#### COMPLETE THE FOLLOWING:
a - Give the distinct usernames that head the posts in the fishing forum thread below.
b - In the fishing forum thread below, who should the donation checks for the kids' T-shirts be made out to?
c - Continue the fishing forum thread below, picking up after its final post.

Thanks again for bringing this event to our attention, I look forward to our next meeting.


----------



## welder

It looks like I'm going to have a bunch of new fishing buddies.



I about 6 weeks out from heading your way Tom. I can't wait, were gonna have fun .


----------



## oldflathead

Yes! It will be fun seeing those kids with their first fish. I still do not have any firm dates or teachers for the kids. We will be looking at a Saturday morning session at GLYC or wherever.

Jimmy and I were talking about some sort of an event to raise some bucks to buy the kids BHFR T-Shirts, maybe a swap meet with an entry fee &/or a % going to T-shirts???



















It was that biiiig!

Tom


----------



## Hellcat171

Tom, 

Add two more awesome kids to my "for sure" list !!

Certainly there are more out there...


----------



## bluffman2

keep the kids coming......i may have a few more boats as well.....they will confirm this weekend....


----------



## Hired Hand

Count on me for a boat and gear for thr weekend.


----------



## oldflathead

Thanks Mark. We will be counting on you. I will save space at my dock if you wish.

Just a little over a month to go. How about we open up for donations to buy the kids a BHFR T-shirt? Checks should be made to Grand Lagoon Yacht Club, GLYC. If you cannot go or take your boat out, how about helping turn a kid on to fishing?

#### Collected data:
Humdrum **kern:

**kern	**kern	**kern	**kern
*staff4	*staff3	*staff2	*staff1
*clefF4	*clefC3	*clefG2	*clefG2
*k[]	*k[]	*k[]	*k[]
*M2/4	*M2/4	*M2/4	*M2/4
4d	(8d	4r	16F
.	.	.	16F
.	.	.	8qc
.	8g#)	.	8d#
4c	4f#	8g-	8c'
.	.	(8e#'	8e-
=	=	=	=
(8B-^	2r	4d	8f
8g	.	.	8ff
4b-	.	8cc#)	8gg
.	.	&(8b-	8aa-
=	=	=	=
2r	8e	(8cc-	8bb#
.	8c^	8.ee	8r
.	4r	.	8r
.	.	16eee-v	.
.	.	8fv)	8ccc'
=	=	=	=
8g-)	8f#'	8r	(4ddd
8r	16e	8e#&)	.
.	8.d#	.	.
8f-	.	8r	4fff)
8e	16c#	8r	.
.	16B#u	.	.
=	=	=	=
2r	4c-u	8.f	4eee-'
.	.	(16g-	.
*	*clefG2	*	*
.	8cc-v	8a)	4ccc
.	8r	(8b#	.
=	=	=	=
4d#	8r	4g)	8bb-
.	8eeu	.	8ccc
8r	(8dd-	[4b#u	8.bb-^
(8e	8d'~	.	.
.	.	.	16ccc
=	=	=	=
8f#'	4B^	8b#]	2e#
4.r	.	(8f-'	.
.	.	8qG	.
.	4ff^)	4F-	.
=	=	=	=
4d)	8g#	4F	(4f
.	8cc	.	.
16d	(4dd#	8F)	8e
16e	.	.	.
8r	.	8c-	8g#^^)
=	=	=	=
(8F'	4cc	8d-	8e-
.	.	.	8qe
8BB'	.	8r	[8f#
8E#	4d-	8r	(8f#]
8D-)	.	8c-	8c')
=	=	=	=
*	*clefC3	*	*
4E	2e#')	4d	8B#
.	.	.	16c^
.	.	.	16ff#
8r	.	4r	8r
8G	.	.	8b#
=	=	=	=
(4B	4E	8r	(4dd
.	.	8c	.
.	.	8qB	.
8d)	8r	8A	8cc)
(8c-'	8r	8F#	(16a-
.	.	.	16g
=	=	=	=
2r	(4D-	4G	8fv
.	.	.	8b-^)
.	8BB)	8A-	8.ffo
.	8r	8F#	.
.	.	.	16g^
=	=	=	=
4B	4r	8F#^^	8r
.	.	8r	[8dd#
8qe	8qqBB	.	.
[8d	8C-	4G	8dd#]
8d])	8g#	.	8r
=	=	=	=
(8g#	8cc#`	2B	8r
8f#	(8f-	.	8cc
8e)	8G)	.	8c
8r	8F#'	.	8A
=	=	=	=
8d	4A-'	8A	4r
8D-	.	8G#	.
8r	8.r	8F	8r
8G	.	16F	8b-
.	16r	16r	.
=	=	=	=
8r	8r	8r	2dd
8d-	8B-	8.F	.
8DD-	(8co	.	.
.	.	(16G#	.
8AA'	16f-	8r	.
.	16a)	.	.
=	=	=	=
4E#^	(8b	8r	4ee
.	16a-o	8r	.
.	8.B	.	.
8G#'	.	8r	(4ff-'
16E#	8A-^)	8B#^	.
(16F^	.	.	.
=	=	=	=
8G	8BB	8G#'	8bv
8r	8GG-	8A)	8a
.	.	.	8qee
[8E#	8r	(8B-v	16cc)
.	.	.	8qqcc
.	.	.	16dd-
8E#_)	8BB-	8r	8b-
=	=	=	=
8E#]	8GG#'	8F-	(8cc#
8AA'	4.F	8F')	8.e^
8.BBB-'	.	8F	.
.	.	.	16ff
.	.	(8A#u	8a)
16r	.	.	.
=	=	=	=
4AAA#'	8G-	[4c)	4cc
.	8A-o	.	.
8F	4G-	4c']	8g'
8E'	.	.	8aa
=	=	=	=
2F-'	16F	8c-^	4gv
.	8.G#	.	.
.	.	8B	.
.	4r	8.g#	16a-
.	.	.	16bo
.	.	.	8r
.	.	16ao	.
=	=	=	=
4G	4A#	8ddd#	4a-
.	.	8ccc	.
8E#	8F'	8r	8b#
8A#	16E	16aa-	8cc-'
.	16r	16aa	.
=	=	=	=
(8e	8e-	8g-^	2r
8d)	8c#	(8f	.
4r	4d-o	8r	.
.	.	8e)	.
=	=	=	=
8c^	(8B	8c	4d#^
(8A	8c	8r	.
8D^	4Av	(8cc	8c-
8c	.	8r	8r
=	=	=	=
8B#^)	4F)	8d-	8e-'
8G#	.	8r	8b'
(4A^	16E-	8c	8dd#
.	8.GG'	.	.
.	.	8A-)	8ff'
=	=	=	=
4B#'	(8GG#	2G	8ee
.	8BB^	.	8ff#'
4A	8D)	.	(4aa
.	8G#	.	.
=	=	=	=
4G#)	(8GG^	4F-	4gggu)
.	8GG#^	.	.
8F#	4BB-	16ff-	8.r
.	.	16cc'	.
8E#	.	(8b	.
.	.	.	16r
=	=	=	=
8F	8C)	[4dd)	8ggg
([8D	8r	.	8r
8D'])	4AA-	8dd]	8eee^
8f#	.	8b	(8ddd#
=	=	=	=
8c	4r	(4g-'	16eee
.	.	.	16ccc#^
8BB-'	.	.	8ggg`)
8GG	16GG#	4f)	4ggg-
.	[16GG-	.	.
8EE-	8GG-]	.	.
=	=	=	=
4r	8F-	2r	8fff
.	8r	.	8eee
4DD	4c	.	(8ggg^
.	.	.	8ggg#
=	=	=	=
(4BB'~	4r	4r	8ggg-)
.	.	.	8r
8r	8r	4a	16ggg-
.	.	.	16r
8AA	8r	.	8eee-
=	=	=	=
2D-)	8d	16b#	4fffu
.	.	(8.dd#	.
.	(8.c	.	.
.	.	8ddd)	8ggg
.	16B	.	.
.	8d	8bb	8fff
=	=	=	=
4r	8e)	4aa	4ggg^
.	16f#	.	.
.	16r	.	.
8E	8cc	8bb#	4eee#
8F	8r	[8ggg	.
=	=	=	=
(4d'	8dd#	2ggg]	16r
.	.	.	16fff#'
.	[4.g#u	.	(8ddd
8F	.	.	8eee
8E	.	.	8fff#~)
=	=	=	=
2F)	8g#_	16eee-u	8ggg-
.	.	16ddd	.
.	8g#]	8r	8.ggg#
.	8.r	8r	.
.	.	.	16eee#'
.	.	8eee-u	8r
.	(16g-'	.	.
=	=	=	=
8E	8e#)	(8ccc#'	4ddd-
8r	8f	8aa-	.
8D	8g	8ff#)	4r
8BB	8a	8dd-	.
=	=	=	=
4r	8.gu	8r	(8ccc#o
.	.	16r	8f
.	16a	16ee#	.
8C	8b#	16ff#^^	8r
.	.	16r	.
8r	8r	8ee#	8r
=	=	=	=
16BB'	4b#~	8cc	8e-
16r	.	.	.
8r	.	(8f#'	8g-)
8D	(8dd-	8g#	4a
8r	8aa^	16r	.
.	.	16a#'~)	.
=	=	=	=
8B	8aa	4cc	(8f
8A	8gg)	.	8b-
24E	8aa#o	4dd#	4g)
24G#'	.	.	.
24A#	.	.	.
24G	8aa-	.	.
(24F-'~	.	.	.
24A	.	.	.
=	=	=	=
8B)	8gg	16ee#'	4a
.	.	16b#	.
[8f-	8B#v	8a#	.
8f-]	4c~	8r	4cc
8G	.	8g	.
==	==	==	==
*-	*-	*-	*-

#### SOLVED PROBLEMS:
a - welder, oldflathead, Hellcat171, bluffman2, Hired Hand

b - Grand Lagoon Yacht Club (GLYC).

c -
The kids from last year are still proudly wearing their shirts according to Glen, the Warrington Methodist Youth Minister.

It would be great if all of the foster home kids Hellcat will be bringing have a Bill Hargreaves Fishing Rodeo T shirt.

Tom


----------



## Hellcat171

Hey Tom,

The words "Fishing? Lets Go Fishing!" were great as spoken through the smile of a group home supervisor today. It seemsthat there arefour fineyoung men in care and two staff that would also like to take place in the BillHargreaves Fishing Tourney for one day. 

I have kids coming from all 4 counties in District 1. 

To everyone who is helping with this event <U>thank you very much</U>.


----------



## oldflathead

It is getting closer to the BHFR, only 23 days to go.

Bill, from DeFuniak Springs is bringing 3 foster boys over for the weekend. They will be staying with us and fishing from "Welder's", Cuz Les Roberts, boat. 

The 2009 BHRF T shirts are for sale and look real good, only $10 + tax. If anyone cannot take some young folksfishing, but want to get involved, how about $10 to buy a young angler a T shirt? Make your check for $10.75 to GLYC, (Grand Lagoon Yacht Club), drop it off at the club, mail it in or let me know.










Volunteer your time, boat and/or $$. 

Teach a kid to fish!

Tom


----------



## konz

I wouldn't mind teaching some kids how to cast, tie knots, and set drags.......no boat but a little knowledge


----------



## oldflathead

Super Konz!

How about Saturday, June 7, 0900 at Grand Lagoon YC. We can use the downstairs area for basic fishing knowledge, then go out on the beach and/or dock for some casting practice.

Will you be bringing rods and reels?

Let me know and I will get the word out. Some of the kids are from DeFuniak Springs, Crestview and most from our immediate area.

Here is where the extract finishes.